** Material supplied follows **

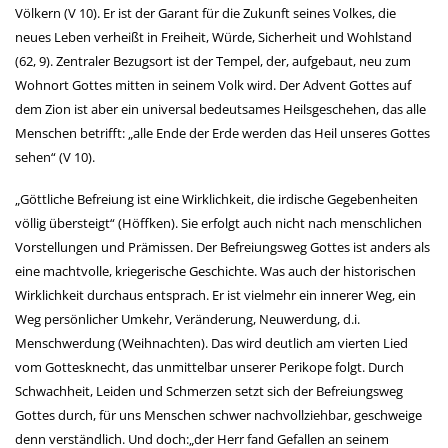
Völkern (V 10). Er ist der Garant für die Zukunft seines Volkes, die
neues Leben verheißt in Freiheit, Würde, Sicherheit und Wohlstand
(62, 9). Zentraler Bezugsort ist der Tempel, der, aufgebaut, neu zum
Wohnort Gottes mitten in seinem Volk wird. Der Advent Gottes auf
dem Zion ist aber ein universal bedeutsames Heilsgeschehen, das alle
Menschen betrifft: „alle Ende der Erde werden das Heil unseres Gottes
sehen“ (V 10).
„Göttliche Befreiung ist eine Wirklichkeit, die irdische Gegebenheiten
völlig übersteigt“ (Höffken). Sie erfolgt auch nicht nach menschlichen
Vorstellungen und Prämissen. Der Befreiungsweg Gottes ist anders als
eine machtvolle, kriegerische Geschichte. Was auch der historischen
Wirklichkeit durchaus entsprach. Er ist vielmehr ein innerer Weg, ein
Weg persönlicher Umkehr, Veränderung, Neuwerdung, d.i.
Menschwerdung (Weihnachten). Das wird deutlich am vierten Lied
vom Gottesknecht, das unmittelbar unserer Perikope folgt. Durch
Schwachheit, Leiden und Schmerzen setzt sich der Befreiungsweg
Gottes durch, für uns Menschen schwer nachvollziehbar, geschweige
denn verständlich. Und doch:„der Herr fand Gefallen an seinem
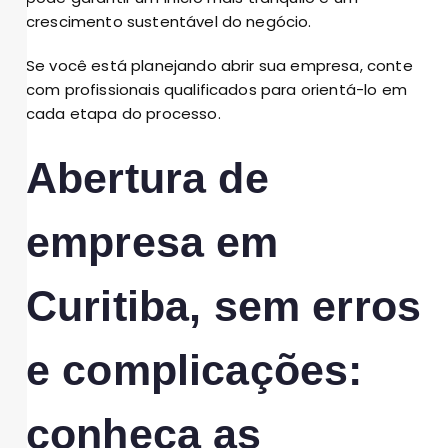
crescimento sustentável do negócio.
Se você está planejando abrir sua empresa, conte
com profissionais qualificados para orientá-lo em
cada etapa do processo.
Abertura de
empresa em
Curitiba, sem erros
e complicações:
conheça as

** End of Material supplied **
** Material supplied follows **

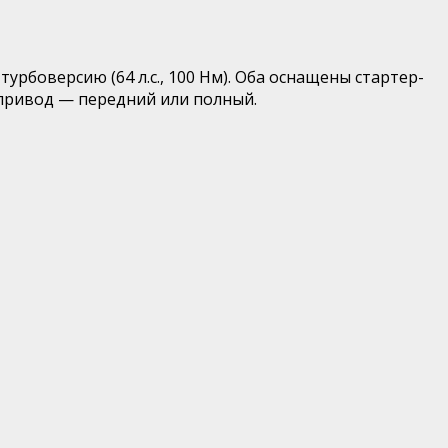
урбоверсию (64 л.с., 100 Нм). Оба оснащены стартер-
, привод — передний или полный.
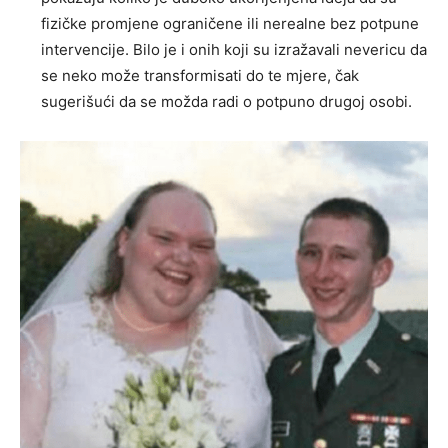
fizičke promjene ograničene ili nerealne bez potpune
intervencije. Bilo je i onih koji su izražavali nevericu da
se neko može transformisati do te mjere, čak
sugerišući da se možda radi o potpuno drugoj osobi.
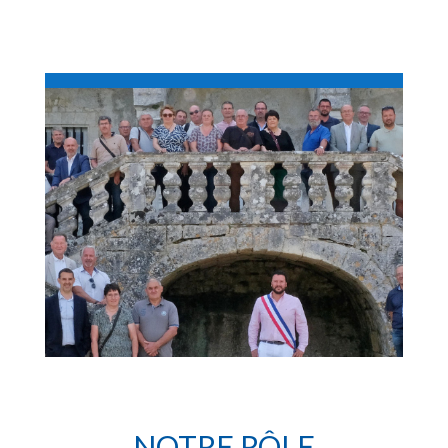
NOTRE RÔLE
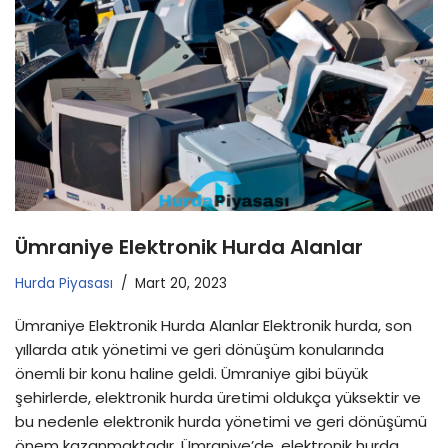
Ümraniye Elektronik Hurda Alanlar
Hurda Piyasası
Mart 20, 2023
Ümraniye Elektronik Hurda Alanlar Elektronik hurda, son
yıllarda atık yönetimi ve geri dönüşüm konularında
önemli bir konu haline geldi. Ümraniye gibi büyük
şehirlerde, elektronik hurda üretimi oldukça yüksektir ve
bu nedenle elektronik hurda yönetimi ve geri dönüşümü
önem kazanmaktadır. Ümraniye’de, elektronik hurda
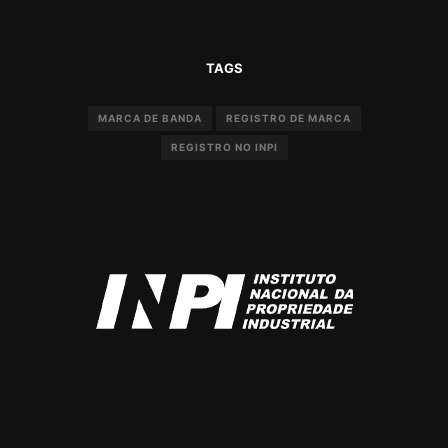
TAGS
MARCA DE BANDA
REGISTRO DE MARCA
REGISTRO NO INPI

** End of Material supplied **
** Material supplied follows **

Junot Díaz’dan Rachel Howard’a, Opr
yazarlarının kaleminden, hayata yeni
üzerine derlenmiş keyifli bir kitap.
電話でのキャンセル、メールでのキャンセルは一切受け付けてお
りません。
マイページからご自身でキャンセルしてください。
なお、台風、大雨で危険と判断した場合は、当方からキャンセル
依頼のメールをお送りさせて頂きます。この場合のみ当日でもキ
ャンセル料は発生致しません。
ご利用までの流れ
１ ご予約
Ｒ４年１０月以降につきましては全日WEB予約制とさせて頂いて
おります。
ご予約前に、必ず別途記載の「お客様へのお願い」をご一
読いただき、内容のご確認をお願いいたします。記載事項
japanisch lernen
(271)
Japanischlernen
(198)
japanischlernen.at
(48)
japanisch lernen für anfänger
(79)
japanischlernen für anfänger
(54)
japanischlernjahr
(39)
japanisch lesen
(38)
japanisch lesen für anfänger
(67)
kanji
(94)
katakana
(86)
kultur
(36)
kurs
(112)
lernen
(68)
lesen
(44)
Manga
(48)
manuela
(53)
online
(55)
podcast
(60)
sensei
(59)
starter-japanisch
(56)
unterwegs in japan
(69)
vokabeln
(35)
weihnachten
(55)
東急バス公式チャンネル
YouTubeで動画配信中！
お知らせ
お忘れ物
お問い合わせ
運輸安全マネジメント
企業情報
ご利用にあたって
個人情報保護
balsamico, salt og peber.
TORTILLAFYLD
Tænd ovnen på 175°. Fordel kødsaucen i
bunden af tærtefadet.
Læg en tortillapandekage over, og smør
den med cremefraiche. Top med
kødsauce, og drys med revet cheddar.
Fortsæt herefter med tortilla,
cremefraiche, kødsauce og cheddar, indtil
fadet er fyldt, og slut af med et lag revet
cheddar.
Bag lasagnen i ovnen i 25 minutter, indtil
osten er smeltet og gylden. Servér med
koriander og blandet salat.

** End of Material supplied **

- **Prompt**
Rewrite the lines of the material starting with the line containing "Völkern (V 10)." and going on through the line containing "die irdische Gegebenheiten", replacing "Tempel" with "Heiligtum" and leaving everything else unchanged.

- **Finished exercise**
Völkern (V 10). Er ist der Garant für die Zukunft seines Volkes, die
neues Leben verheißt in Freiheit, Würde, Sicherheit und Wohlstand
(62, 9). Zentraler Bezugsort ist der Heiligtum, der, aufgebaut, neu zum
Wohnort Gottes mitten in seinem Volk wird. Der Advent Gottes auf
dem Zion ist aber ein universal bedeutsames Heilsgeschehen, das alle
Menschen betrifft: „alle Ende der Erde werden das Heil unseres Gottes
sehen“ (V 10).
„Göttliche Befreiung ist eine Wirklichkeit, die irdische Gegebenheiten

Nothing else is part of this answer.